Все говорили и писали во всех газетах только об одном – об уходе Толстого. В Майкопе пронесся слух, что он едет к Скороходовым в Ханскую. Не знаю до сих пор, имел ли основание этот слух. Где-то я читал впоследствии, что Толстой собирался ехать на Кавказ, но куда, к нам или в Криницу? Это глухое упоминание: на Кавказ – как будто подтверждает слухи о Ханской. Как бы то ни было, уход Толстого всколыхнул наш круг особенно. За столом непрерывно вспыхивали споры, наши тяжелые, бестолковые майкопские споры, из-за которых я возненавидел, вероятно, споры на всю жизнь. Разумеется, я был в полном смысле этого слова подросток в те времена. Это значит, что я не был умнее взрослых. Но чувствовал я, как все подростки, временами остро, тяжесть и бессмысленность, когда никто друг друга не слушает, а голоса повышаются, безысходность споров, которые вели старшие. Я это угадывал. Вспоминая студенческие годы, мама с умилением рассказывала о «спорах до рассвета». А я ужасался. Но вот Толстой заболел. Он лежал в домике начальника станции Астапово, и врачи у нас обсуждали бюллетени о его здоровье и пожимали плечами: дело плохо. Все бранили сыновей, лысых и бородатых, которые громко разговаривали и пили водку в буфете на станции. Так рассказывали в газетах. Осуждали Софью Андреевну. Но я прочел в одной из газет, как она в шапочке, сбившейся набок, подходит к форточке комнаты, где лежит муж (внутрь ее не пускали), и старается понять, что делается внутри. И мне стало жалко Софью Андреевну. Вести из Астапова шли все печальнее. В ясный ноябрьский день вышел я на улицу и встретил Софью Сергеевну Коробьину.[203]
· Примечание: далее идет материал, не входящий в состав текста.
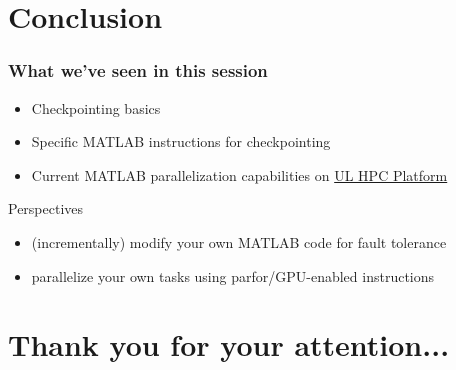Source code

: \documentclass{beamer}
\newcommand{\ULHPC}{\href{http://hpc.uni.lu}{UL HPC Platform}\xspace}
\begin{document}
\section{Conclusion}
\begin{frame}
  \frametitle{What we've seen in this session}
   
    \begin{itemize}
      \item Checkpointing basics
      \item Specific MATLAB instructions for checkpointing
      \item Current MATLAB parallelization capabilities on \ULHPC
    \end{itemize}
 
     \begin{block}{Perspectives}
       \begin{itemize}
         \item (incrementally) modify your own MATLAB code for fault tolerance
         \item parallelize your own tasks using parfor/GPU-enabled instructions
       \end{itemize}
     \end{block}

\end{frame}


\section*{Thank you for your attention...}

\setcounter{finalframe}{\value{framenumber}}


\setcounter{framenumber}{\value{finalframe}}
\end{document}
Было это возле фотографии Мухина. Софья Сергеевна остановила велосипед и сообщила: «Толстой умер». И хоть мы ждали этой вести, сердце у меня дрогнуло. Я огорчился сильнее, яснее, чем ждал.23 ноября
Устроили большой вечер памяти Толстого.[204]
В Майкоп приехал младший брат Льва Александровича – Юрий.[205] Он был и выше, и шире, и собраннее брата. И говорил лучше, Лев Александрович считался плохим оратором. Так вот, на большом толстовском вечере он говорил вступительное слово. А потом шел концерт. Репетиция шла у нас. Папа читал две сцены из «Войны и мира»: охоту на волка и дуэль Пьера и Долохова. Во втором же отделении – сказку об Иванушке-дурачке и черте. Не помню точное название сказки. На репетиции я попался. В «Войне и мире» в те времена я пропускал все военные рассуждения и многое из того, что относилось к Пьеру. Выслушав сцену дуэли, я спросил: поправился ли Долохов после дуэли с Пьером? Папа укоризненно покачал головой. Мама насмешливо засмеялась. Считалось, что я прочел «Войну и мир». Я тогда с удивительной легкостью не читал то, что мне было трудно или скучно. И вот вечер состоялся. Юрий Коробьин, стоя спокойно и уверенно за столом, начал так: «У России было четыре солнца: Петр, Ломоносов, Пушкин и Толстой». Эти четыре солнца показались мне тогда подобранными случайно. И я с насмешкой рассказывал об этом начале так часто, что запомнил его. Папа, читая сказку об Иванушке, засмеялся вместе с публикой и с трудом овладел собой. Это понравилось, и, кажется, даже в газете написали об этом.24 ноября
Мы в это же время решили вдруг выпускать журнал. Мы, пятиклассники. Я написал туда какое-то стихотворение с рыцарями и замком. Помню, что там, как в какой-то немецкой балладе, прочитанной Бернгардом Ивановичем, в четырех строках четыре раза повторялось слово «черный». «Поднималися черные тени, вырастая из черной земли», остальные две строчки я забыл. На обложке был портрет Толстого, нарисованный Ваней Морозовым. На второй странице напечатано было стихотворение. Впрочем, «напечатано» сказано по привычке. Весь журнал был рукописный, вышел в одном экземпляре, в формате листа писчей бумаги. Итак, на второй странице поместил свои стихи Васька Муринов. Посвящены они были Толстому и начинались так: «Зачем так рано, вождь свободный, Ты покидаешь бренный мир!» Помню, что старшие подсмеивались над таким началом. Когда Ваське сказали, что говорить «рано», когда человек умирает восьмидесяти двух лет, неточно. Это грустно. Это трагично, но «рано» сюда не подходит. Помню, как Васька встревожился, когда услышал это, и настаивал на своем определении. И я был с ним согласен, хотя вообще все его стихи казались мне какими-то старомодными. Выспренними.